As opioid dependence spreads from America to Britain, Oldie doctor Theodore Dalrymple says addiction is a choice, not a helpless compulsion.
Despite the well-publicised epidemic of opiate overdose deaths in the United States, some doctors in England, either unable to think for themselves or to resist their patients’ pressure to prescribe, are giving out the drugs that started the epidemic in the first place. From the purely clinical point of view, they are nearly useless. The result is that deaths from overdose are rising in England, particularly in the North East.
But however useless the drugs may be in medical practice, they have been of great use both to the Royal Academy and the Victoria and Albert Museum, because the family which made a vast fortune from peddling them has donated a great deal of money to both institutions.

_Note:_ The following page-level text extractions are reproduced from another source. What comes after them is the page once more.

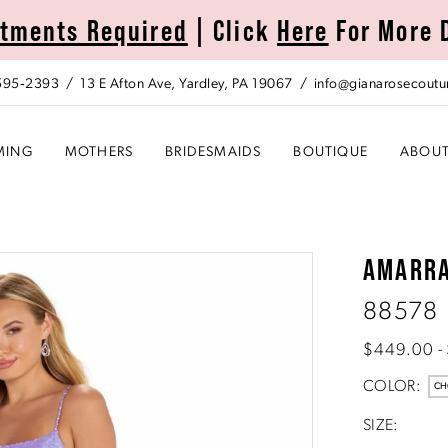
tments Required
| Click
Here
For More 
 595‑2393
13 E Afton Ave, Yardley, PA 19067
info@gianarosecoutu
MING
MOTHERS
BRIDESMAIDS
BOUTIQUE
ABOU
AMARR
88578
$449.00 -
COLOR:
CH
SIZE:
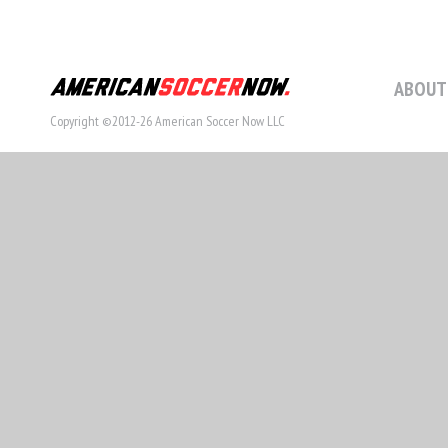
ABOUT
Copyright ©2012-26 American Soccer Now LLC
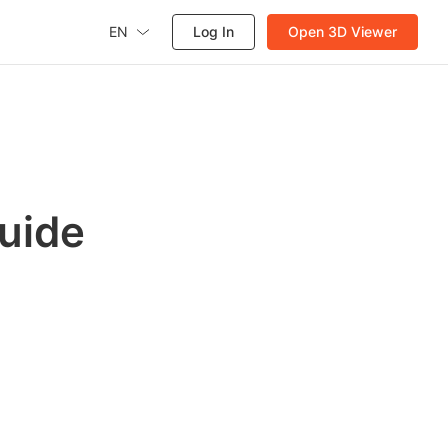
EN
Log In
Open 3D Viewer
uide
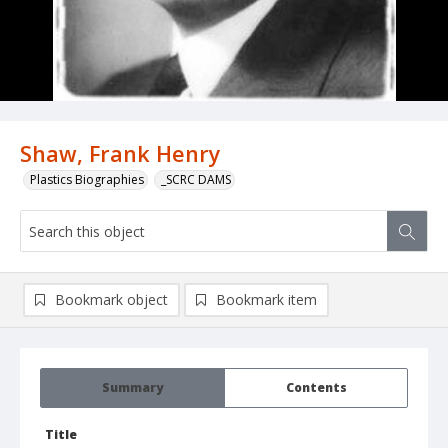
Shaw, Frank Henry
Plastics Biographies
_SCRC DAMS
Bookmark object
Bookmark item
Summary
Contents
Title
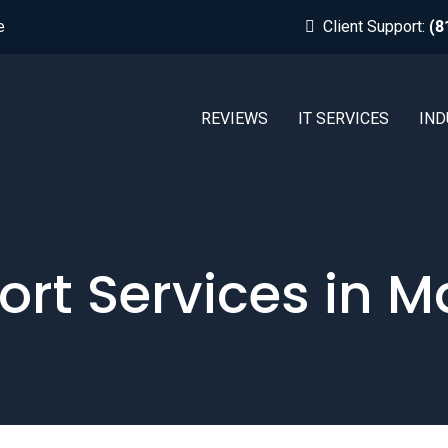
e
Client Support:
(8
REVIEWS
IT SERVICES
IND
ort Services in M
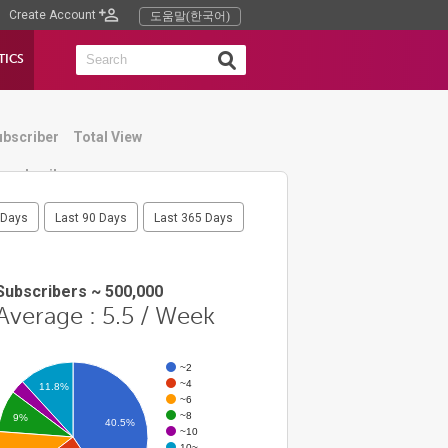
Create Account
도움말(한국어)
TICS
ubscriber
Total View
humbnail
 Days
Last 90 Days
Last 365 Days
Subscribers ~ 500,000
Average : 5.5 / Week
~2
~4
11.8%
~6
~8
9%
40.5%
~10
10~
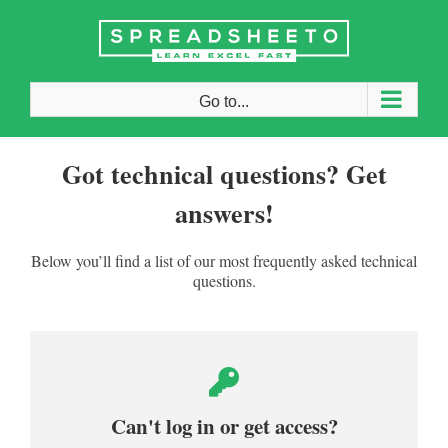
Skip
to
content
Go to...
Got technical questions? Get
answers!
Below you’ll find a list of our most frequently asked technical
questions.
Can't log in or get access?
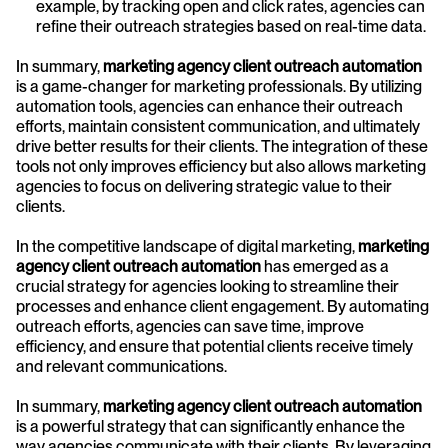
example, by tracking open and click rates, agencies can 
refine their outreach strategies based on real-time data.
In summary, 
marketing agency client outreach automation
is a game-changer for marketing professionals. By utilizing 
automation tools, agencies can enhance their outreach 
efforts, maintain consistent communication, and ultimately 
drive better results for their clients. The integration of these 
tools not only improves efficiency but also allows marketing 
agencies to focus on delivering strategic value to their 
clients.
In the competitive landscape of digital marketing, 
marketing 
agency client outreach automation
 has emerged as a 
crucial strategy for agencies looking to streamline their 
processes and enhance client engagement. By automating 
outreach efforts, agencies can save time, improve 
efficiency, and ensure that potential clients receive timely 
and relevant communications.
In summary, 
marketing agency client outreach automation
is a powerful strategy that can significantly enhance the 
way agencies communicate with their clients. By leveraging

People become addicted to opioids in all their formulations, but it is important to remember that addiction is not a fatality but a choice. Over the years, tens of millions of people worldwide have overcome their addiction to nicotine and few people become addicted to opioids without having made a choice to do so. Withdrawal from opioids is much less serious, medically, than withdrawal from alcohol or barbiturates, and even, on occasion, from benzodiazepines such as Valium.
If you think of what it takes to become an injecting heroin addict, it is obvious that it is not something that happens to you, like Parkinson’s disease; it is something that you do. You have to learn how to prepare the drug, and how to inject it – and self-injection is not something that most people would take to easily, without determination.
To attribute normal human agency to addicts is not to withdraw sympathy from them, as is commonly supposed: many or most have indeed had prolonged unhappy experiences. But that is no reason to lie to them about the nature of their addiction: to imply that they are the helpless victim thereof is to give them an excuse to continue as if they were.